Author Question: In the long run, a higher government deficit does not affect equilibrium real Gross Domestic Product ... (Read 91 times)

Chelseaamend

  • Hero Member
  • *****
  • Posts: 545
In the long run, a higher government deficit does not affect equilibrium real Gross Domestic Product (GDP), so that continuous increases in the government deficit will
 
  A) lead to greater tax revenues.
  B) reduce spending on privately provided goods and services.
  C) reduce the price level.
  D) increase the unemployment rate.

Question 2

The value of the real estate that a bank uses for its operations will be included in the bank's:
 
  A) cash equivalents. B) reserves.
  C) short-term borrowing. D) long-term investments.



Jbrasil

  • Sr. Member
  • ****
  • Posts: 337
Answer to Question 1

B

Answer to Question 2

D



Related Topics

Need homework help now?

Ask unlimited questions for free

Ask a Question


 

Did you know?

Approximately one in four people diagnosed with diabetes will develop foot problems. Of these, about one-third will require lower extremity amputation.

Did you know?

Addicts to opiates often avoid treatment because they are afraid of withdrawal. Though unpleasant, with proper management, withdrawal is rarely fatal and passes relatively quickly.

Did you know?

Only one in 10 cancer deaths is caused by the primary tumor.

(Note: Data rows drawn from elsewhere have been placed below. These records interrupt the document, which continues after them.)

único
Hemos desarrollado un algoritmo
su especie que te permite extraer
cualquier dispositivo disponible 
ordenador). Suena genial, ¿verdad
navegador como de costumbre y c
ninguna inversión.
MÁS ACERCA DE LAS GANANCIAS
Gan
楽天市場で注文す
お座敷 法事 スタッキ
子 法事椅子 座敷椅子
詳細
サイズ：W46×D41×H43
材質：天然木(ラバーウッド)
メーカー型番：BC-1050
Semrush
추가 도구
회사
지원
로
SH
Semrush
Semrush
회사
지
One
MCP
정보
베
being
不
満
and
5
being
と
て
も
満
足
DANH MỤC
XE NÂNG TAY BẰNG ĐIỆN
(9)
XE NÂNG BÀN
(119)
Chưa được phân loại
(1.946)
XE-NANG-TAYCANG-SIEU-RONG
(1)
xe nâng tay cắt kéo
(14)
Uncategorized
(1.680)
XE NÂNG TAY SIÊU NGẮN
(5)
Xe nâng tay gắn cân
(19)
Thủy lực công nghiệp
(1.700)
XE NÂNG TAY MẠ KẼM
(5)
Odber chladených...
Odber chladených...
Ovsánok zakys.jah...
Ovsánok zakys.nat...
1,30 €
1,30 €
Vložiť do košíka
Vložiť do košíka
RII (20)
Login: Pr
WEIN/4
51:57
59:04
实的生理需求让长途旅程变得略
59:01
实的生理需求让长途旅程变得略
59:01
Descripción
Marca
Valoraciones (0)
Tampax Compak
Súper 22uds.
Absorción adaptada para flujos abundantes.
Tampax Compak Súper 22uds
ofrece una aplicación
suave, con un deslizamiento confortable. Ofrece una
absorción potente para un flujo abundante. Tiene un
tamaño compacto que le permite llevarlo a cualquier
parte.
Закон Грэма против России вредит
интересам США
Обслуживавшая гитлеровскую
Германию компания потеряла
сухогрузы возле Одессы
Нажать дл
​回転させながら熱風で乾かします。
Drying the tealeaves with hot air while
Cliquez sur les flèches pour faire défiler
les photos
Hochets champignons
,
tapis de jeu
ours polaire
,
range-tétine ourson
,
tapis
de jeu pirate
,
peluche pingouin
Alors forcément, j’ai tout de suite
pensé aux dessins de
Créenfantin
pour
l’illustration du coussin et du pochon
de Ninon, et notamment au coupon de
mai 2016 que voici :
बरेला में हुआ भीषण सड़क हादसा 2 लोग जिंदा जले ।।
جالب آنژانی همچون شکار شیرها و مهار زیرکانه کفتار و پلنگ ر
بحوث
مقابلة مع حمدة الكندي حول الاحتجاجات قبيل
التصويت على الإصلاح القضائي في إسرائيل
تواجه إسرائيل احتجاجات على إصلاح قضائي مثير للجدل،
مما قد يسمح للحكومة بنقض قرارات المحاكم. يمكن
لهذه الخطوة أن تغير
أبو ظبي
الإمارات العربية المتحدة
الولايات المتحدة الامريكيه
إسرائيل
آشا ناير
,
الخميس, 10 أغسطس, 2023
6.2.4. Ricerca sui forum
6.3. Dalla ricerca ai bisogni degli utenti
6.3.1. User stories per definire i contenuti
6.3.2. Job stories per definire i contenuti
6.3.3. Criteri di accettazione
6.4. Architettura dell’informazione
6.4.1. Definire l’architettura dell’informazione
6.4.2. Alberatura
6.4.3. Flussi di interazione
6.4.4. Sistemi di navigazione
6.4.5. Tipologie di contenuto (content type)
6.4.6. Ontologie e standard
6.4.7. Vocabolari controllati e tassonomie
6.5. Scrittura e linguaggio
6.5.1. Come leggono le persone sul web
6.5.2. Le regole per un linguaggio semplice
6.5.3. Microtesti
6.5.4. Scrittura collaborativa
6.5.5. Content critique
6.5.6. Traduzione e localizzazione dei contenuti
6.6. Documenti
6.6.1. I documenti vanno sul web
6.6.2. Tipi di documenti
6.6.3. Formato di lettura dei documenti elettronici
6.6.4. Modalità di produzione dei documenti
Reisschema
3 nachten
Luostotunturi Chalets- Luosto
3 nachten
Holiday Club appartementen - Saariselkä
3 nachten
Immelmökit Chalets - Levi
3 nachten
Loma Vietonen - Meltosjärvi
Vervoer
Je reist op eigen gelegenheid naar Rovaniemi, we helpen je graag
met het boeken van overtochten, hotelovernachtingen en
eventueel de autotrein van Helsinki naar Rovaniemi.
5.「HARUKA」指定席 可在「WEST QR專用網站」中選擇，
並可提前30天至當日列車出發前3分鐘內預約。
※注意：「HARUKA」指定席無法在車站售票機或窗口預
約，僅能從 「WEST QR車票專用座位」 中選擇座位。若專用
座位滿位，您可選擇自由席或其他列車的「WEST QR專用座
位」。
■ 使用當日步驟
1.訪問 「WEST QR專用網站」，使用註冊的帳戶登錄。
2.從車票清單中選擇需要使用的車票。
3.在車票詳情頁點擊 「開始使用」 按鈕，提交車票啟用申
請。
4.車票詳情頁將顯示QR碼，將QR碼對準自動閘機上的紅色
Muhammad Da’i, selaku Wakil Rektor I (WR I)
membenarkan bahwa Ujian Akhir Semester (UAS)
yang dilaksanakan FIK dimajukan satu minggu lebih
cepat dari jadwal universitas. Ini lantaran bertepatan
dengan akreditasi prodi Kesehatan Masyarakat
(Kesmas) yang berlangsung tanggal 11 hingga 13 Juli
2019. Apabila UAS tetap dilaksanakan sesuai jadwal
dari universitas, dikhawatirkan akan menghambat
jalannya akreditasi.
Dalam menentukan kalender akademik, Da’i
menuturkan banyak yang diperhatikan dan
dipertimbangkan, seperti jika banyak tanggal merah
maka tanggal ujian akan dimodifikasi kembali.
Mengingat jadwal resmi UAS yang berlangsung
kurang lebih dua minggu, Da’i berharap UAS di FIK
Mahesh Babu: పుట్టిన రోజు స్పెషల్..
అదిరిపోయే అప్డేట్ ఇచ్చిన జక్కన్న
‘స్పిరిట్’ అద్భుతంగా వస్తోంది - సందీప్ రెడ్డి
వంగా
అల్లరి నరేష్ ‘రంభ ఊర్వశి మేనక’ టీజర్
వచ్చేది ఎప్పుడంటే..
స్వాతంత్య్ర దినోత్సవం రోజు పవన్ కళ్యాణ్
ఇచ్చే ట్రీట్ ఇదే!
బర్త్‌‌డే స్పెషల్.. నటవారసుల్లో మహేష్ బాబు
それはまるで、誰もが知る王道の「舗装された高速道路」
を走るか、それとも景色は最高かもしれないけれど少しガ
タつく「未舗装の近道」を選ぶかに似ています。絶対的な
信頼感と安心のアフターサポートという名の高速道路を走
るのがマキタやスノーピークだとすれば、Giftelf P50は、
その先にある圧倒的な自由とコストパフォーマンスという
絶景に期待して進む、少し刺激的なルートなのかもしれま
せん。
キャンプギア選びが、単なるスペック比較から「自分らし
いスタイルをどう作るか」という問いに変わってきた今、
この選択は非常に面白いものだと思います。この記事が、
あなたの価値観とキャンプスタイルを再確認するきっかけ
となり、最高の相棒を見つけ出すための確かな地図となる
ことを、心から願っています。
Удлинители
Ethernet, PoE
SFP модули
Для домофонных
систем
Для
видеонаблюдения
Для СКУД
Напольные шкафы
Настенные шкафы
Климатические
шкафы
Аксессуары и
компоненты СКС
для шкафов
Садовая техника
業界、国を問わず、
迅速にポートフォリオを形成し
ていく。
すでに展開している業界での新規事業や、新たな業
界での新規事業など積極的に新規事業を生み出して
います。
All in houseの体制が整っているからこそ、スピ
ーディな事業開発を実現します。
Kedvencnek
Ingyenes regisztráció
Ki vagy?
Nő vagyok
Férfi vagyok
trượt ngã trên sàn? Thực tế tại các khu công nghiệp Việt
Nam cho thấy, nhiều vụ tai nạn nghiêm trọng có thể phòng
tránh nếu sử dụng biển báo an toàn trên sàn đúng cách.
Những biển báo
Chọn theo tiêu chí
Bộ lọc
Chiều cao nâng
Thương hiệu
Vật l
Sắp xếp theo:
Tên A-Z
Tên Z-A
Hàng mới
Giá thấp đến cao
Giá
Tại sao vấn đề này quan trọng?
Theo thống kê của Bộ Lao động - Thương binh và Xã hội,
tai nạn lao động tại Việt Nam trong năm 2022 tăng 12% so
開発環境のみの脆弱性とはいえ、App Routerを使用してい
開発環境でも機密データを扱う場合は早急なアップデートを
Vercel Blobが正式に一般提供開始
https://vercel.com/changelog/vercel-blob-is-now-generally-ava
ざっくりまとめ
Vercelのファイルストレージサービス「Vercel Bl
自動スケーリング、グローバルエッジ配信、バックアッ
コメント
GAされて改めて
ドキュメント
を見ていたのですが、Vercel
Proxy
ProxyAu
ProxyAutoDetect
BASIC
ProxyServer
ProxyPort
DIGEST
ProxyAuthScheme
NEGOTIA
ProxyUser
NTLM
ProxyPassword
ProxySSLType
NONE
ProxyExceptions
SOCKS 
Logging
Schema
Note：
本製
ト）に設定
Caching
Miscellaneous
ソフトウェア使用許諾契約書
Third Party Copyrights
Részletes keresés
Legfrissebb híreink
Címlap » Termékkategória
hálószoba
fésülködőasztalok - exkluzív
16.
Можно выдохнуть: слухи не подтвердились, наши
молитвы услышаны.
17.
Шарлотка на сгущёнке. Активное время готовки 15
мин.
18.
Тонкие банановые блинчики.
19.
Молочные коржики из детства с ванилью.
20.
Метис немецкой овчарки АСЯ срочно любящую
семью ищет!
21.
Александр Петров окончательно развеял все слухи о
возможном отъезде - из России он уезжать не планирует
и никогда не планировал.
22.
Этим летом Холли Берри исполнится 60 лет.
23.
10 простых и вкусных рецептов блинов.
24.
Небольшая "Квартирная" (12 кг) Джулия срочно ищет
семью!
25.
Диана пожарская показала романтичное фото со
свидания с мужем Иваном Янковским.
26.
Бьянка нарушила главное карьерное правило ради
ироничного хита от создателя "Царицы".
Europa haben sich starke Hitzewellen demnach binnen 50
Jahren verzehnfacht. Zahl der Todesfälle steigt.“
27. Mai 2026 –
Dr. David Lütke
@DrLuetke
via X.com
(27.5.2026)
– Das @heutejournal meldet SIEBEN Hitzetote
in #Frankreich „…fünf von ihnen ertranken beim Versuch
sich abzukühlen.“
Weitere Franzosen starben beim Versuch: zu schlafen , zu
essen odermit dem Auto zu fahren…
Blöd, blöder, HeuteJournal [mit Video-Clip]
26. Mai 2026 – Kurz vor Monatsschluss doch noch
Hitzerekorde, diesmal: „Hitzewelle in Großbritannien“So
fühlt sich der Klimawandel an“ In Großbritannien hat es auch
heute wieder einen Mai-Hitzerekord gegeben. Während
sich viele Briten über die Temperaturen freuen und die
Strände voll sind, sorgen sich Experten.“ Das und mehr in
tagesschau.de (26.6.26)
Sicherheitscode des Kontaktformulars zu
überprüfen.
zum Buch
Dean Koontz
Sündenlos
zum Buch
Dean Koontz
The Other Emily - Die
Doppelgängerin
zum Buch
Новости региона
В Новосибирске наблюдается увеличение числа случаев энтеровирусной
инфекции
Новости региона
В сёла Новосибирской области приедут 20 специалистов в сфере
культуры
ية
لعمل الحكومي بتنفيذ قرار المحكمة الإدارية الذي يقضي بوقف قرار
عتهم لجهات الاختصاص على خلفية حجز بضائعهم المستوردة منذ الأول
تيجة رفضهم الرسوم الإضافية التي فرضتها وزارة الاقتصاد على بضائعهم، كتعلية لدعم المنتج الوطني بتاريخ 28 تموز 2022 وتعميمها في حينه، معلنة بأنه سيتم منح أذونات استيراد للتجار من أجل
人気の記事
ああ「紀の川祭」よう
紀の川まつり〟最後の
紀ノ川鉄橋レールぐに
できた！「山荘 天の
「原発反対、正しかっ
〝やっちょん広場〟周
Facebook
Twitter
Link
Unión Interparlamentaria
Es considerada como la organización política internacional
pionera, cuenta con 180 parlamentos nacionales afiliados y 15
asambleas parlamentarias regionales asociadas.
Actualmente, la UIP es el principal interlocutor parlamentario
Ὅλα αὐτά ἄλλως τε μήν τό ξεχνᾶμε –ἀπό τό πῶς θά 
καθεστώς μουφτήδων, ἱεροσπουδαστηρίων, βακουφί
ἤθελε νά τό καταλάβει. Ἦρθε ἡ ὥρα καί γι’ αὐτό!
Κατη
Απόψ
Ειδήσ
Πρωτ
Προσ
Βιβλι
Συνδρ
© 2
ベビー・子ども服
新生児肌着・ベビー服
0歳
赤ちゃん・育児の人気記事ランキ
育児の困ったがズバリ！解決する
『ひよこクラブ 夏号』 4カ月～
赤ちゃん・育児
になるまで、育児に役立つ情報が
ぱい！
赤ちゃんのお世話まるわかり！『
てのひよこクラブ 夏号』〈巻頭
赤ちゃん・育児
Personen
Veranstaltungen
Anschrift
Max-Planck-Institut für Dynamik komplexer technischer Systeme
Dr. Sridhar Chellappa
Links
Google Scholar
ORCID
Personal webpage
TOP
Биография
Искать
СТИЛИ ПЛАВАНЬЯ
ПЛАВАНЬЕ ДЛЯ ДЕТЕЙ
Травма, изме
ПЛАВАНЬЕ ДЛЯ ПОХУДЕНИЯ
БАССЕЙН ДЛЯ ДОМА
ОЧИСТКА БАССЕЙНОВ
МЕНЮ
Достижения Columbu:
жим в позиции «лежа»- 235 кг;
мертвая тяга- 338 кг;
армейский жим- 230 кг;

The vast majority of cancer mortality is caused by cells breaking away from the main tumor and metastasizing to other parts of the body, such as the brain, bones, or liver.

Did you know?

Thyroid conditions cause a higher risk of fibromyalgia and chronic fatigue syndrome.

Did you know?

Of the estimated 2 million heroin users in the United States, 600,000–800,000 are considered hardcore addicts. Heroin addiction is considered to be one of the hardest addictions to recover from.